De beslissing is gegrond op de artikelen:
9, 14a, 14b, 14c, 22c, 22d Wetboek van Strafrecht
6, 175, 179 Wegenverkeerswet 1994.

DE UITSPRAAK

De rechtbank:
Verklaart het ten laste gelegde bewezen zoals hiervoor is omschreven.
Verklaart niet bewezen hetgeen verdachte meer of anders is ten laste gelegd dan hiervoor bewezen is verklaard en spreekt hem daarvan vrij.
Het bewezen verklaarde levert op het misdrijf:
overtreding van artikel 6 van de Wegenverkeerswet 1994, terwijl het een ongeval betreft waardoor een ander lichamelijk letsel wordt toegebracht.
Verklaart verdachte hiervoor strafbaar.
Legt op de volgende straffen.

Een taakstraf voor de duur van 180 uren subsidiair 90 dagen hechtenis.

Een
gevangenisstrafvoor de duur van
2 maanden voorwaardelijkmet een proeftijd van 2 jaren.
Voorwaarde is, dat de veroordeelde zich voor het einde van de proeftijd niet schuldig zal maken aan een strafbaar feit.
Een
ontzegging van de bevoegdheid motorrijtuigen te besturenvoor de duur van
18 maanden.
Dit vonnis is gewezen door:
mr. C.A. van Roosmalen, voorzitter,
mr. R.M.L. Heemskerk-Pleging en mr.
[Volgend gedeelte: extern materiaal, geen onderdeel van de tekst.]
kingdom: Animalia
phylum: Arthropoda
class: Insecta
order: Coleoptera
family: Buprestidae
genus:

T. van de Woestijne, leden,
in tegenwoordigheid van mr. H. Wildeman, griffier,
en is uitgesproken op 07 april 2023.
---------------------------------------------------------------------------------------------------------------

Voetnoten

1.Wanneer hierna wordt verwezen naar een proces-verbaal, wordt – tenzij anders vermeld – bedoeld een proces-verbaal, opgemaakt in de wettelijke vorm door daartoe bevoegde opsporingsambtenaren. Waar wordt verwezen naar bijlagen betreffen dit de bijlagen bij het proces-verbaal van de politie Oost-Brabant, Dienst Regionale Operationele Samenwerking, Afdeling Infrastructuur, Team Verkeer, genummerd PL2100-2021242297, afgesloten d.d. 1 november 2021, aantal doorgenummerde bladzijden: 70.